Put another way…

Posted on | August 22, 2005 |

Re-reading the amazing Roland Barthes collection, Image Music Text, I stumble upon a passage which seems to encapsulate so much of what I was trying to express in the last post. This is a section called ‘The Teaching Relationship’ and it begins by saying, ‘Imagine I am a teacher’:

I speak, endlessly, in front of and for someone who remains silent. I am the person who says I (the detours of one, we or impersonal sentence make no difference), I am the person who, under cover of setting out a body of knowledge, puts out a discourse, never knowing how that discourse is being received and thus for ever forbidden the reassurance of a definitive image – even if offensive – which would constitute me.
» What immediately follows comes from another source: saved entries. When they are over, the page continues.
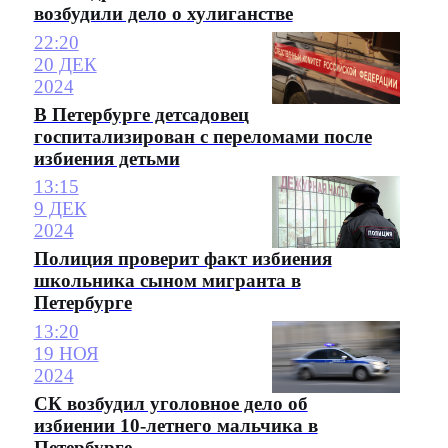
возбудили дело о хулиганстве
22:20
20 ДЕК
2024
В Петербурге детсадовец
госпитализирован с переломами после
избиения детьми
13:15
9 ДЕК
2024
Полиция проверит факт избиения
школьника сыном мигранта в
Петербурге
13:20
19 НОЯ
2024
СК возбудил уголовное дело об
избиении 10-летнего мальчика в
Петербурге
In the exposé, more aptly named than we tend to think, it is not knowledge which is exposed, it is the subject (who exposes himself to all sorts of painful adventures). The mirror is empty, reflecting back to me no more than the falling away of my language as it gradually unrolls…
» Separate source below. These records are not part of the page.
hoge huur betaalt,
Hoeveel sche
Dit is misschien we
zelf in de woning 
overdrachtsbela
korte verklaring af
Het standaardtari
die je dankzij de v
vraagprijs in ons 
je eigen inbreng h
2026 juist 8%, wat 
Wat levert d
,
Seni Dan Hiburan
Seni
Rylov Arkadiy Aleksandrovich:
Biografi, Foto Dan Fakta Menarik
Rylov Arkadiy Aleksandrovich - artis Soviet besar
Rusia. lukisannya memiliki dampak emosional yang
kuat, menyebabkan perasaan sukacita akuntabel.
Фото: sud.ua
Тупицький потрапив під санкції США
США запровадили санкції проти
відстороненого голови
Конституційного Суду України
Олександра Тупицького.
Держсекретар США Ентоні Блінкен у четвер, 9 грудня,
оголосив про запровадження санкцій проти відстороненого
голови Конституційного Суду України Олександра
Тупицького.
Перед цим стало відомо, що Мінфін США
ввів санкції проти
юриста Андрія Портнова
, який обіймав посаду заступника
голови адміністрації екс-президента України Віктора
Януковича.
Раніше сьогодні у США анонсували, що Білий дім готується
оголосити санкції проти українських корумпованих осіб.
Scarcely have I made the audience smile with some ‘witty’ remark, scarcely have I reassured it with some progressive stereotype, than I experience all the complacency of such provocations; I regret the hysterical drive, would like to retract it, preferring too late an austere to a ‘clever’ discourse (but in that contrary case it is the ‘severity’ of the discourse that would seem hysterical to me). Should some smile answer my remark or some gesture of assent my stereotype of intimidation, I immediately persuade myself that these manifestations of complicity come from imbeciles or flatterers (I am here describing an imaginary process). It is I who am after a response and who let myself go as far as to provoke it, yet it suffices that I receive a response for me to become distrustful. If I develop a discourse such that it coldly averts any response, I do not thereby feel myself to be any more in true (in the musical sense), for I must then glory in the solitude of my speech, furnish it with the alibi of missionary discourses (science, truth, etc).
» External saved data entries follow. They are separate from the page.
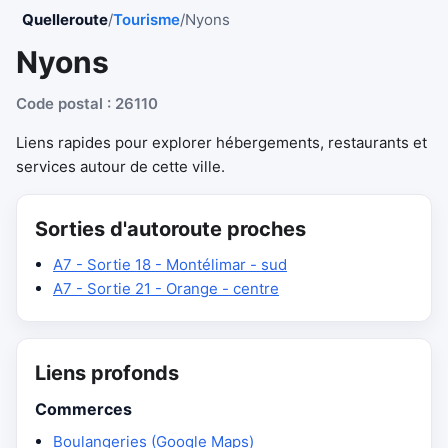
Quelleroute
/
Tourisme
/
Nyons
Nyons
Code postal : 26110
Liens rapides pour explorer hébergements, restaurants et
services autour de cette ville.
Sorties d'autoroute proches
A7 - Sortie 18 - Montélimar - sud
A7 - Sortie 21 - Orange - centre
Liens profonds
Commerces
Boulangeries (Google Maps)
Parts of this paint for me the frightening sense of isolation, vulnerability and emptiness I often feel when giving a conference paper, although Barthes goes on to explain why this exercise in unnerving might be a good thing:

in accordance with psychoanalytic description (Lacan’s, the perspicacity of which in this respect any speaker can confirm), when the teacher speaks to his audience, the Other is always there, puncturing his discourse… for the teacher, the student audience is still the exemplary Other in that it has an air of not speaking – and thus, from the bosom of its apparent flatness, speaks in you so much the louder: its implicit speech, which is mine, touches me all the more in that I am not encumbered by its discourse.

This sounds like the basis for an ethics of teaching, although I hate how much it seems to take place within the teacher’s own head. I have enough neuroses, thanks! And who’s to say that a self-reflexive speaking position ‘I’ makes any difference - to anyone watching/ listening/ preparing for assessment it remains the voice of authority.